▶ _PROBLEM REQUIREMENTS_
Through the last line of the material below, starting at the line with "middle mcp: (832, 448)", return every line exactly and only those.

▶ _EXCERPTED DATA_
---+---
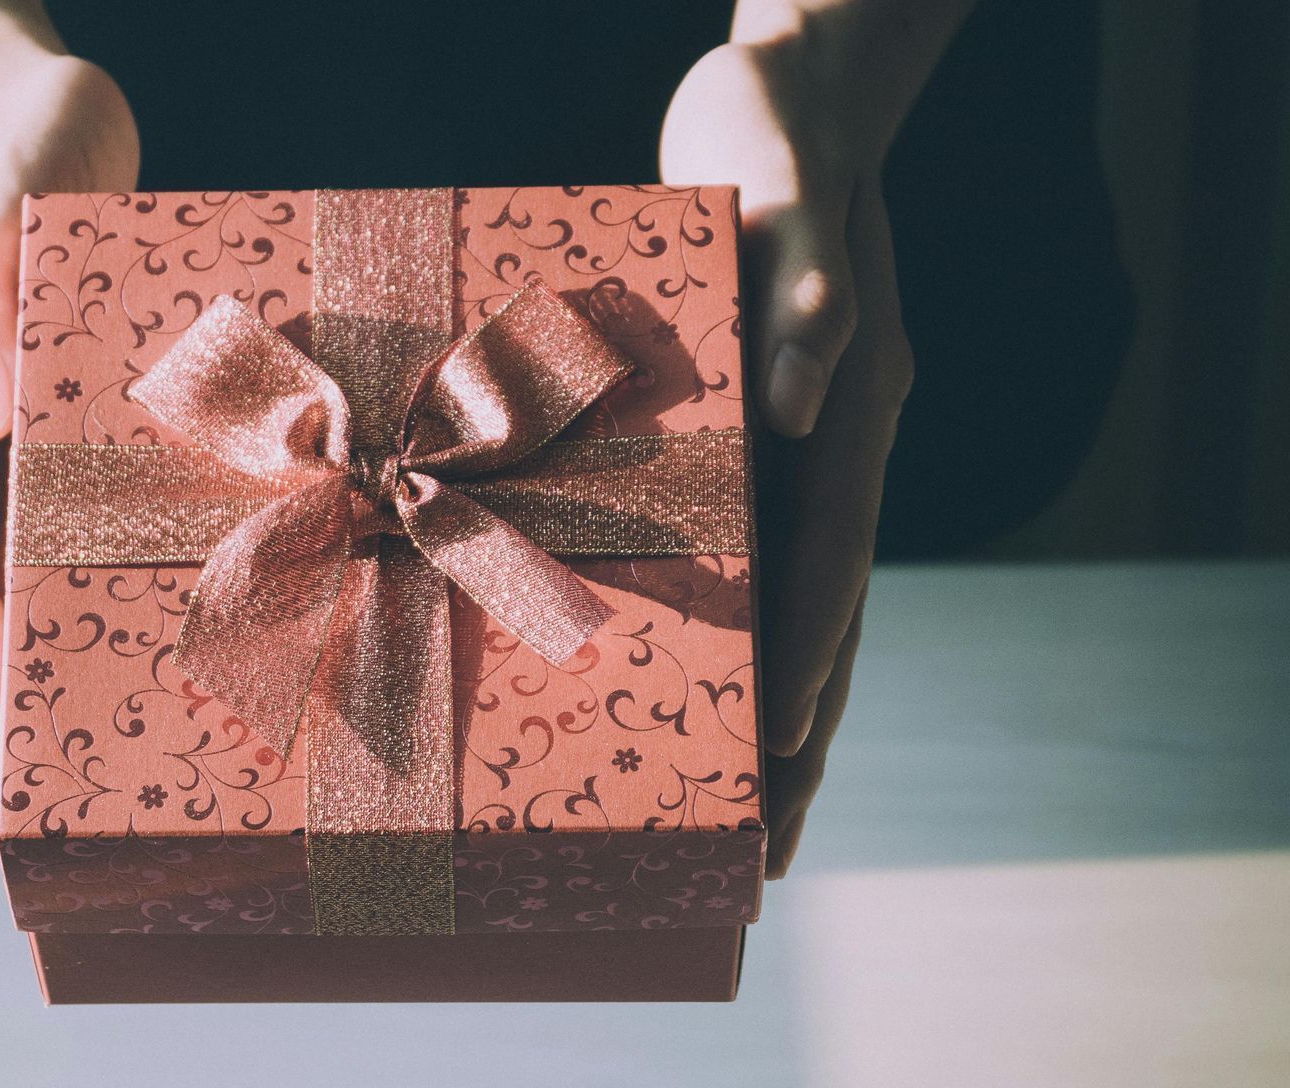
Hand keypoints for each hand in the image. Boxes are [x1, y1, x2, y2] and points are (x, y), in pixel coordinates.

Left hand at [661, 41, 915, 876]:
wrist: (780, 101)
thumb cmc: (774, 127)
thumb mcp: (782, 180)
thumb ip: (808, 281)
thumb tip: (814, 400)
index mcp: (848, 407)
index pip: (836, 560)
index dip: (812, 662)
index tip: (787, 763)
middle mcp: (832, 448)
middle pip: (824, 617)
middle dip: (797, 741)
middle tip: (767, 859)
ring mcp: (797, 453)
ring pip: (789, 607)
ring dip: (769, 719)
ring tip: (740, 826)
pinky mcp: (749, 440)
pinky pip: (744, 556)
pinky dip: (728, 640)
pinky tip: (690, 695)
---+---
▶ _FINAL ANSWER_
middle mcp: (832, 448)
middle pip: (824, 617)
middle dip: (797, 741)
middle tip: (767, 859)
ring mcp: (797, 453)
ring pip: (789, 607)
ring dip: (769, 719)
ring tip: (740, 826)
pinky mcp: (749, 440)
pinky pip: (744, 556)
pinky dip: (728, 640)
pinky tip: (690, 695)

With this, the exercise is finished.